Current Rank: #8
Summer 2009: #14
The best thing I’ve ever read about Taylor Chorney came from Geoff Ward in the fall of 2005. He said “This is a guy that every game I have seen him in has gotten better. As a freshman playing against 22 and 23-year olds it can be intimidating, but he’s done a good job. Chorney is steady in all areas and that is what stands out. He’s a strong passer, moves the puck well and what I really like is that he follows the puck up ice so he’s always in position to be the 4th man.”
Current Springfield coach Rob Daum has been quoted a few times in regard to Chorney and those quotes serve as a bookend to Ward’s comments. Here’s what he told Coming Down the Pipe earlier this fall: The thing with Taylor is that it is a huge adjustment from going from college to the American Hockey League. Especially as a defenseman, I think that’s the most difficult transition to make. When I saw him here (Springfield) last season he seemed to be all over the map position wise and because of that he put himself in spots where he wasn’t able to defend properly. What we wanted to do is make him positionally sound so the game would be a little bit easier, his reads would be more defined. So when he did get the puck his options would be in front of him.
More Daum: If there was an area of his game I thought he needed to improve it was the defensive side. He’s not a big man, so he has to be sure he’s sound positionally in order to defend against players who are bigger and stronger than he is. I think that’s one of the things he did a great job improving at the end of last season. I think he carried that over this year and he hasn’t looked out of place at the NHL level this season. When you’re in the right spot, the game is a little bit easier for you. Taylor is a great skater and has an ability to move the puck and he’s gained some confidence in his game.
Chorney’s size (5.11, 182–he’s about the same size as Lubo) is going to be an issue forever, and I don’t know that there are a dozen D that size who are effective two-way defenders in the game today. nhl.com lists 256 defenders who have played in the show this season and the overwhelming majority are bigger (and certainly stronger) than Chorney.
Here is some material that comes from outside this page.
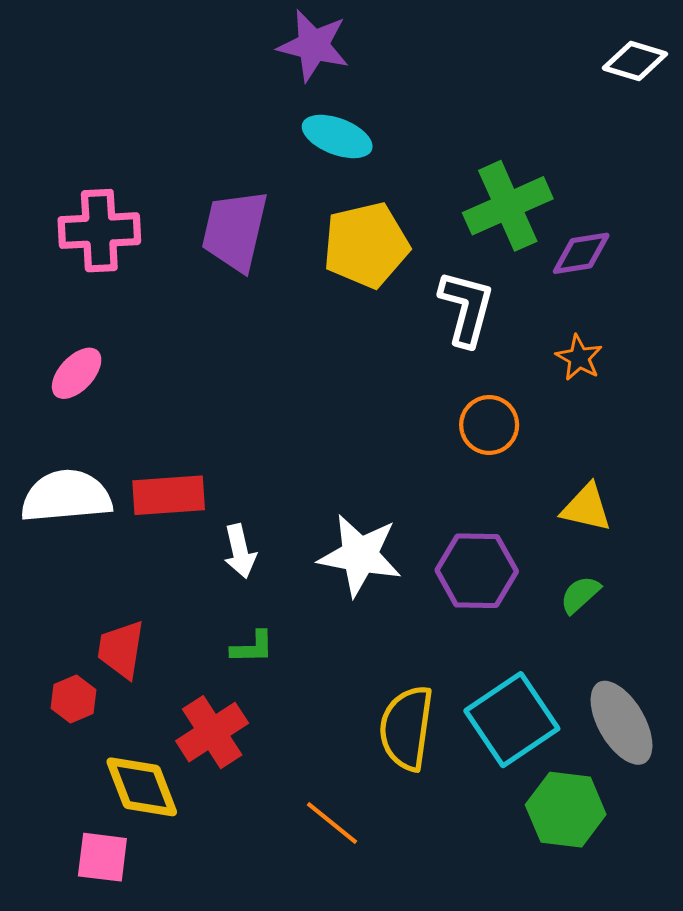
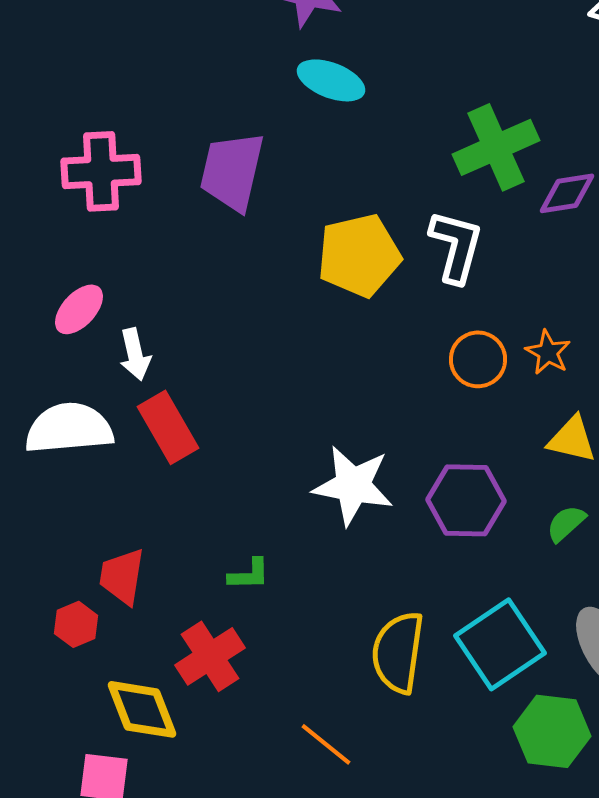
yellow pentagon: (366, 245) -> (359, 255), moved
orange star: (579, 358) -> (548, 352), moved
red rectangle: (169, 495) -> (168, 427), turned 64
white arrow: (240, 551) -> (135, 354), moved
In order to be an effective NHL defender Chorney is going to have to improve on the finer points of the game (as mentioned above) and learn to be a contributor on the PP (if he has a career, part of the reason will be special teams). So far in his NHL career Chorney’s done what pretty much all rookies do: bleed. In 15 career games with the Oilers, the young defenseman is -10 and in 72 AHL games Chorney is -33.
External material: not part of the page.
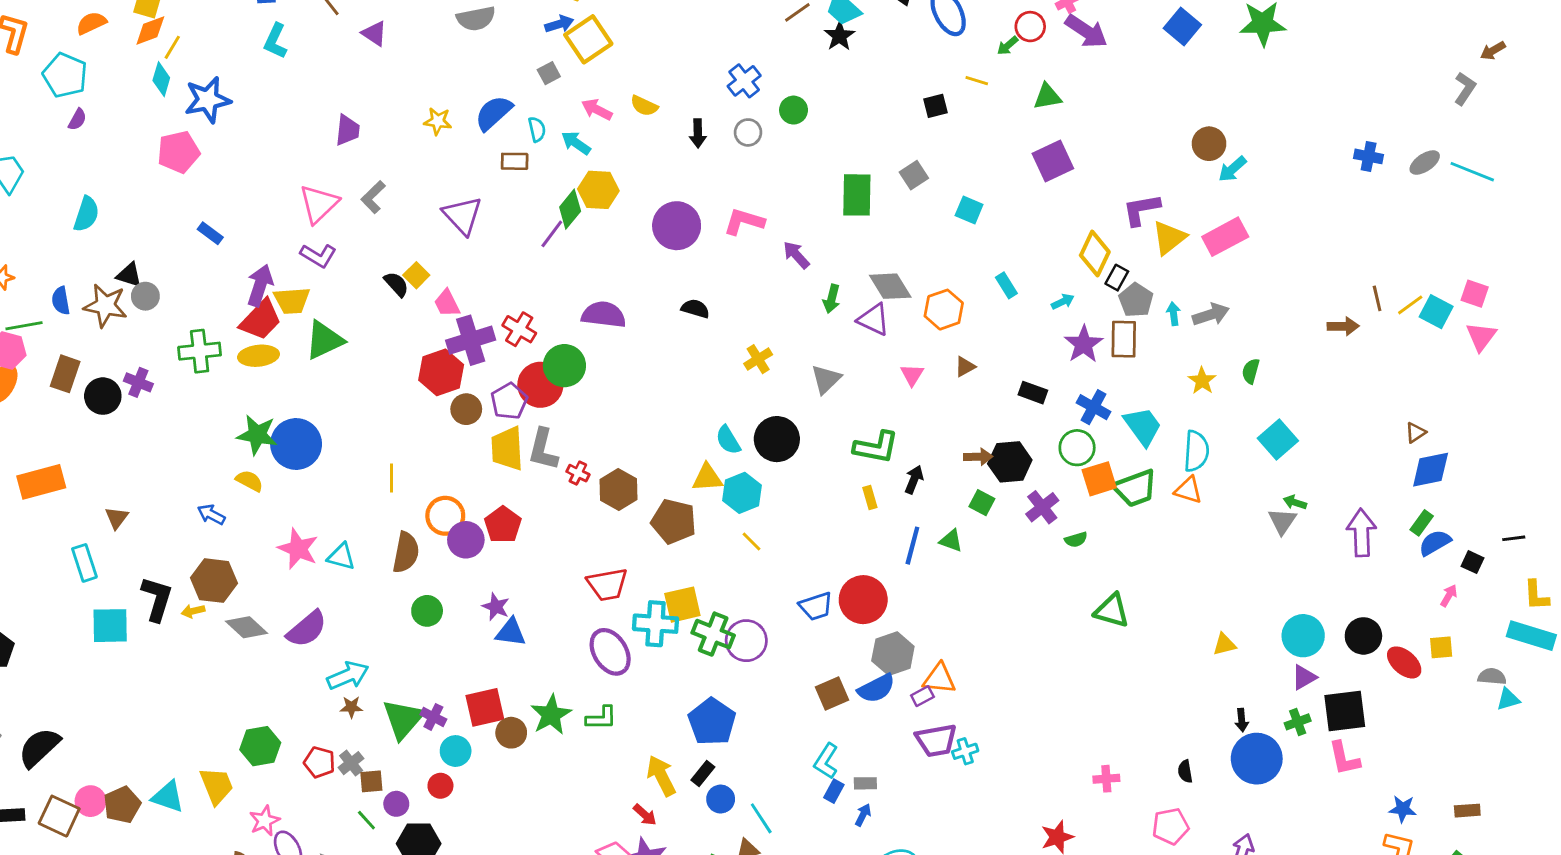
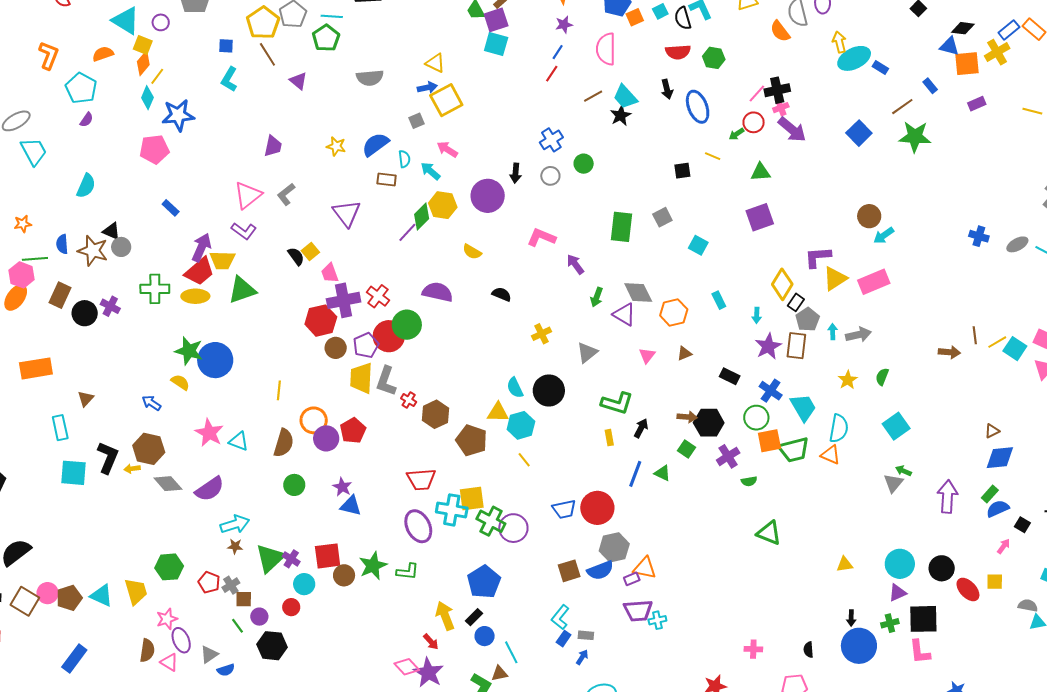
orange diamond: (150, 31) -> (143, 63), turned -35
yellow semicircle: (644, 106) -> (472, 252), moved
purple circle: (677, 226) -> (488, 196), moved
cyan arrow: (1063, 302) -> (757, 315), turned 112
After the lockout NHL teams felt (with the rule changes) that smaller, mobile and intelligent defenders would replace those slow men like Cory Cross and in many ways that’s exactly what has happened over these years. Problem is you still have to learn to play defense and these college kids don’t seem to adjust quickly to the pro game. One of the comparables I’ve used in the past for Taylor Chorney is Ottawa’s Brian Lee (although Lee is bigger) who was recently sent to the minors in order to get his game back on track.
Chorney can move the puck and we’ve seen him have good shifts and periods when paired with a veteran. However, there are some real concerns about size and strength and even when experience takes over down the line there are going to be shortcomings. I’ve ranked him behind Peckham and Petry, but ahead of the rest of the D this time around but the fact is Taylor Chorney could easily be the best of the bunch if things break right and he can learn the trade. I rank him 8th overall (and behind Peckham and Petry) because of size and strength and because those things are incredibly important for defensemen. And so is experience, so it goes without saying that he’d be better off playing all year for Daum in Springfield this season.